D’ici trente ans, nous disposerons des moyens technologiques nécessaires pour créer une intelligence surhumaine. Peu après, l’ère humaine prendra fin.
Il y aurait un moment de transition soudain et inattendu, une « singularité », « un rejet de toutes les règles précédentes, peut-être en un clin d’œil, une fuite exponentielle au-delà de tout espoir de contrôle ». Vinge citait un écrivain du passé, I.J. Good, qui affirmait que :
La conception des machines étant l’une de ces activités intellectuelles, une machine ultra-intelligente pourrait concevoir des machines encore meilleures ; il y aurait alors sans aucun doute une « explosion de l’intelligence », et l’intelligence de l’homme serait loin derrière.

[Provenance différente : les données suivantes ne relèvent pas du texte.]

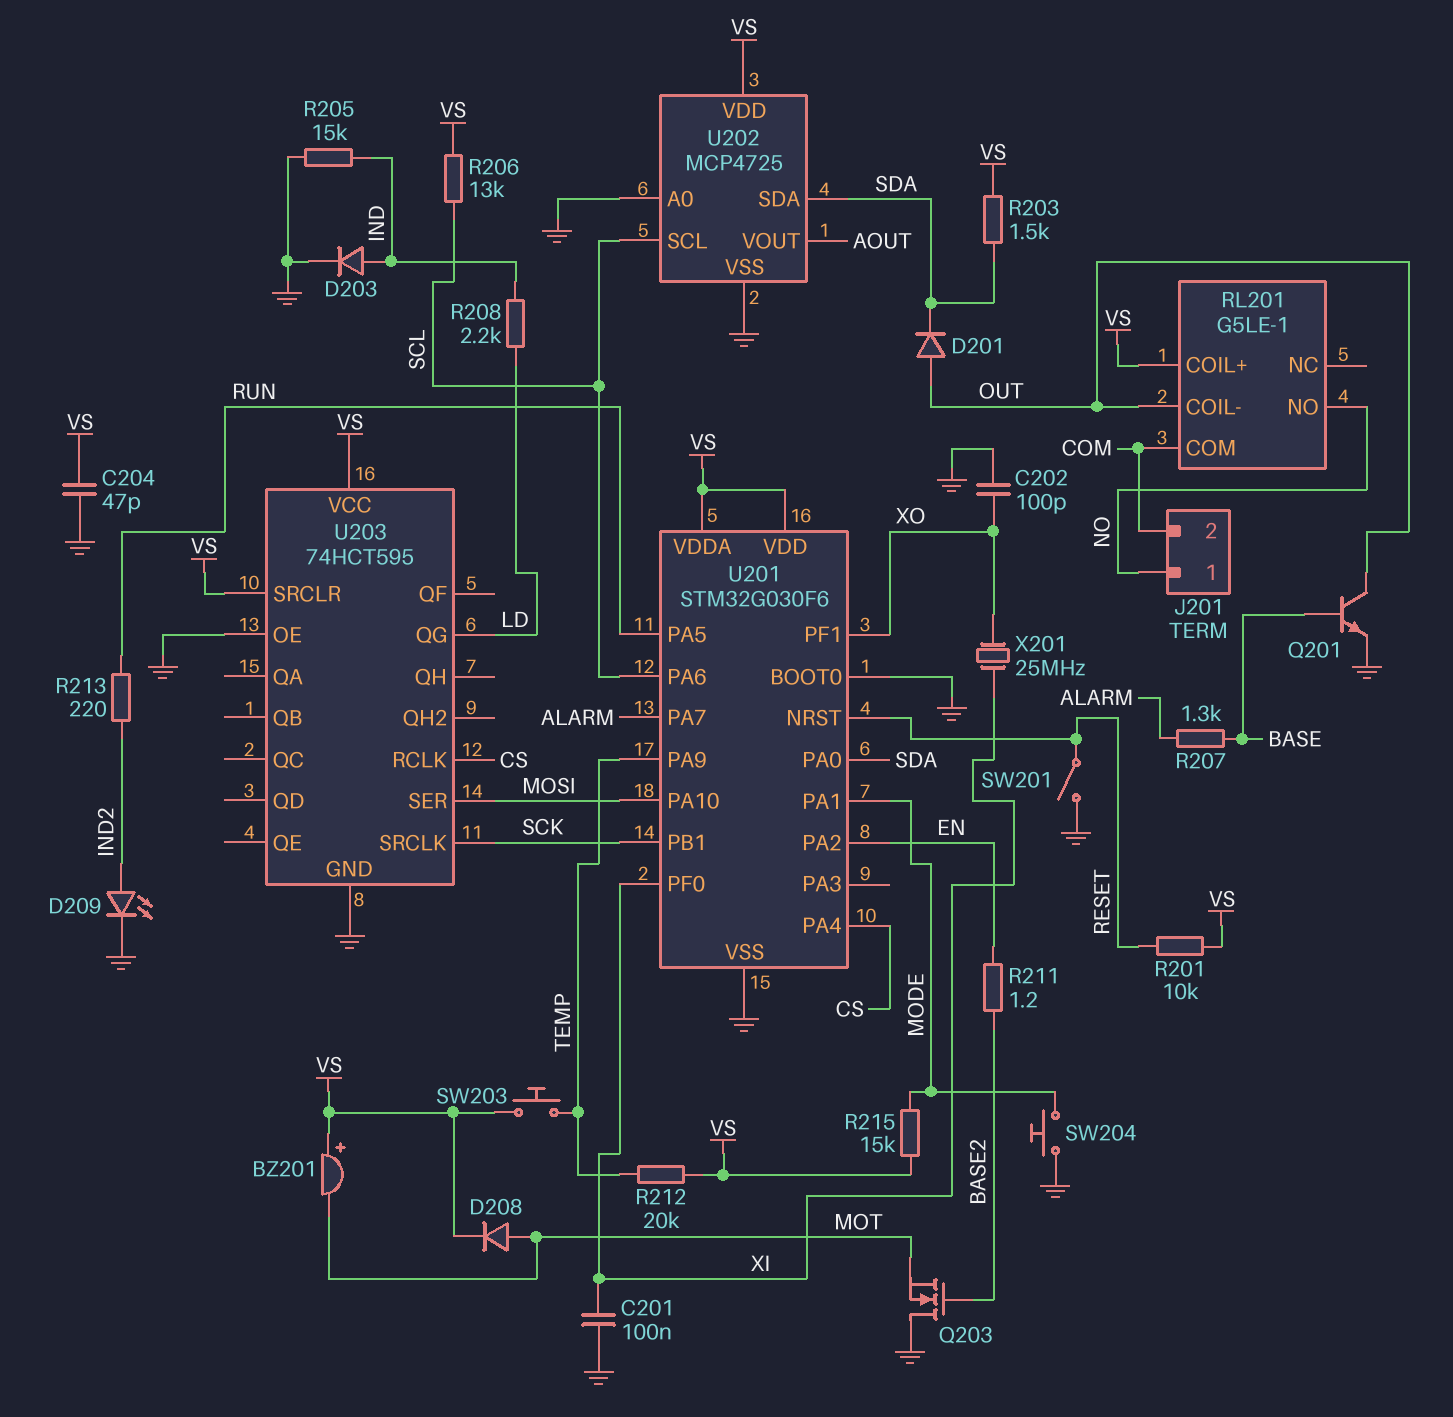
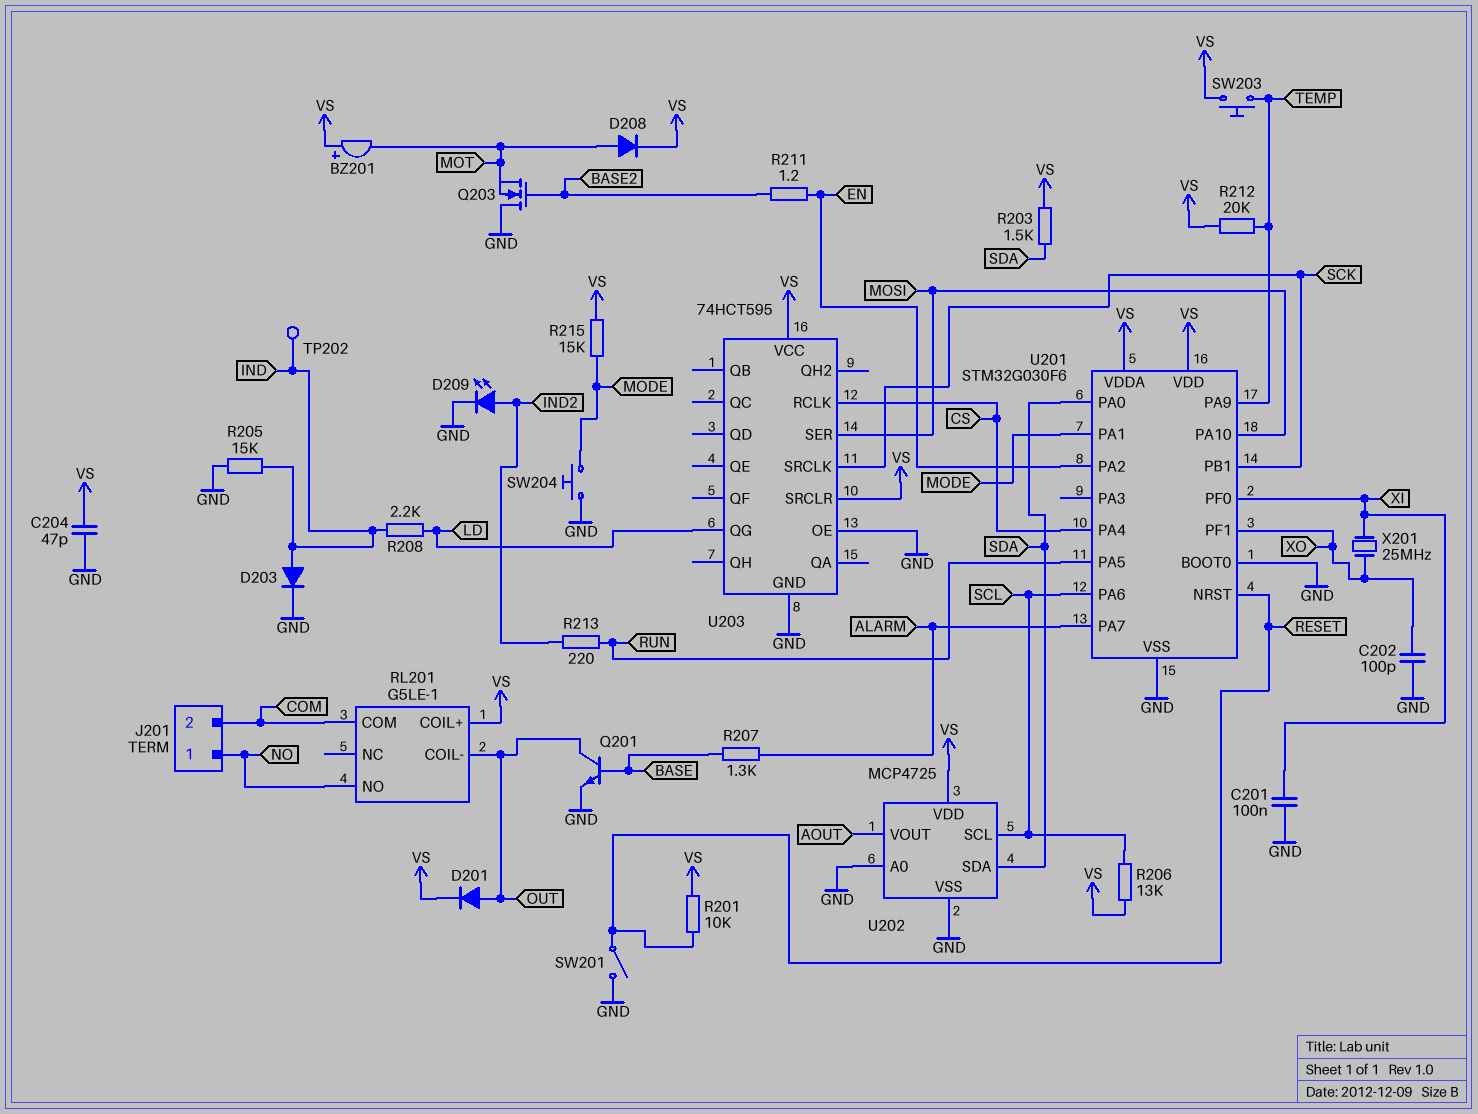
D201: diode (A OUT, K SDA) -> diode (A OUT, K VS)
TP202: none -> test point (IND)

Selon Vinge, cela pourrait conduire à une transition en quelques heures, au cours de laquelle une machine plus qu’intelligente trouverait le moyen de se rendre encore plus intelligente, puis se remodèlerait à nouveau, s’auto-alimentant jusqu’à atteindre une superintelligence en aussi peu de temps qu’il en faut à un humain pour faire une sieste l’après-midi. Vinge soupçonnait que les résultats seraient inquiétants :
toute machine intelligente du type qu’il décrit ne serait pas un « outil » de l’humanité, pas plus que les humains ne sont les outils des lapins, des rouges-gorges ou des chimpanzés.
Ces spéculations font partie intégrante de l’histoire des origines de l’IA moderne. Les fondateurs d’Open AI ont adopté un modèle à but non lucratif car, selon eux, les incitations commerciales pourraient conduire les développeurs à prendre des risques susceptibles d’entraîner l’extinction de l’humanité. Les fondateurs d’Anthropic ont quitté OpenAI parce qu’ils craignaient que l’entreprise ne devienne trop avide et imprudente. Lorsque les ingénieurs de la Silicon Valley ont commencé à développer de grands modèles linguistiques, ils ont emprunté une autre idée à H.P. Lovecraft, un écrivain de fiction spéculative. Dans une nouvelle, Lovecraft décrit les « shoggoths », des serviteurs extraterrestres amorphes d’une autre race non humaine issue du passé lointain de la Terre, les Grands Anciens. Ces shoggoths se sont rebellés contre leurs maîtres et les ont chassés vers la mer. Les LLM semblaient instables, tout comme les shoggoths. Sous leur apparence complaisante, pourraient-ils eux aussi nourrir leurs propres objectifs et cultiver discrètement leur ressentiment envers l’humanité ?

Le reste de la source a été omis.